Corrosion behavior of uniaxially cold-pressed Fe2MO intermetallic in 0.5M H2SO4

The effect of sintering pressure and temperature on the corrosion resistance of uniaxially cold-pressed FeMo intermetallic alloy in 0.5M H2SO4 has been evaluated using electrochemical techniques at room temperature. The intermetallic Fe2MO powder was sintered at 750 degrees C at 607, 884 and 1223 MPa and at 900 degrees C at 480, 540, 822, 873 and 1040 MPa to produce different porosities. Electrochemical techniques included potentiodynamic polarization curves, electrochemical noise in Current, evolution of the free corrosion potential (E-corr) with time and linear polarization resistance to know the change of the corrosion rate with time. Results showed that all the; alloys showed a passive region of several hundreds of millivolts wide, and that, regardless the compacting pressure or temperature, practically neither the E-corr nor the anodic current density values were affected by these variables, which rapidly reached a steady-state value.

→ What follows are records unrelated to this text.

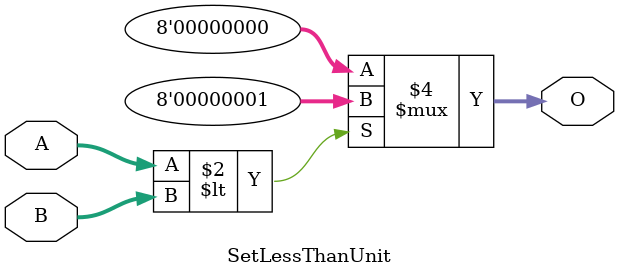
<source format=sv>
module SetLessThanUnit(
	input wire [7:0] A,B,
	output wire [7:0] O
);
	always_comb begin
        if (A < B) begin
            O = 8'b00000001;
        end else begin
            O = 8'b00000000;
        end
    end
endmodule
</source>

At 750 degrees C, the corrosion rate increased as the sintering pressure decreased, probably due to the retention of electrolyte inside the porous. At T = 900 degrees C, this was not so evident, but it followed a similar tendency. Thus, the electrochemical noise reading showed that precisely at the lowest compacting pressure for 750 degrees C, where is expected the highest porosity density, the corrosion type is a localized one, probably pitting, whereas in all the other compacting conditions, where a lower porosity density is expected, the corrosion type is uniform generalized one. (c) 2005 Published by Elsevier B.V.